LC394. Decode String¶

Problem Description¶

LeetCode Problem 394: Given an encoded string, return its decoded string.

The encoding rule is: k[encoded_string], where the encoded_string inside the square brackets is being repeated exactly k times. Note that k is guaranteed to be a positive integer.

You may assume that the input string is always valid; there are no extra white spaces, square brackets are well-formed, etc. Furthermore, you may assume that the original data does not contain any digits and that digits are only for those repeat numbers, k. For example, there will not be input like 3a or 2[4].

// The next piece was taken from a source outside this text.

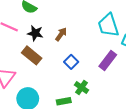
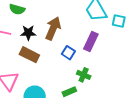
brown arrow: (61, 34) -> (53, 28), size x1.6
purple rectangle: (108, 61) -> (91, 41), moved

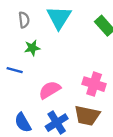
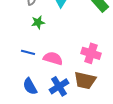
blue line: (15, 70) -> (28, 52), moved
pink semicircle: (50, 90) -> (53, 58), turned 48

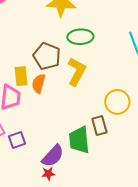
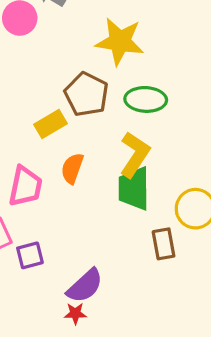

The test cases are generated so that the length of the output will never exceed 105.

Clarification¶

Go through encoded rule
Always have a valid input?
Only contains english letters, digits, and square brackets []?
So no 3a. Instead, 3[a]

Assumption¶

-

Solution¶

Approach - Stack¶

Uses a stack to handle nested patterns in the encoded string. It loops through the characters of the string,

when encountering open bracket [, push the current string and number onto the stack.
when encountering a closing bracket ], it pops the stack to retrieve the previous string and repeats the current string according to the last number, then concatenates it.
digits are processed to form numbers.
regular characters are appended directly to the current string.

Python

class Solution:
def decodeString(self, s: str) -> str:
    stack = deque()
    curr_string = ""
    curr_num = 0

    for c in s:
        if c == "[":
            stack.append(curr_string)
            stack.append(curr_num)
            curr_string = ""
            curr_num = 0
        elif c == "]":
            num = stack.pop()
            prev_string = stack.pop()
            curr_string = prev_string + curr_string * num
        elif c.isdigit():
            curr_num = curr_num * 10 + int(c)
        else:
            curr_string += c
    return curr_string

Complexity Analysis of Approach 1¶

Time complexity: \(O(n)\)
The algorithm processes each character in the input string exactly once, when \(n\) is the length of the input string. For stack pushing and pop, the time complexity is \(O(1)\). For string concatenation, it concatenates at most \(n\) letters, so the time complexity is within \(O(n)\).
Space complexity: \(O(m)\), where \(m\) is the size of the expanded string, which can be larger than \(n\) if there are many repeated segments.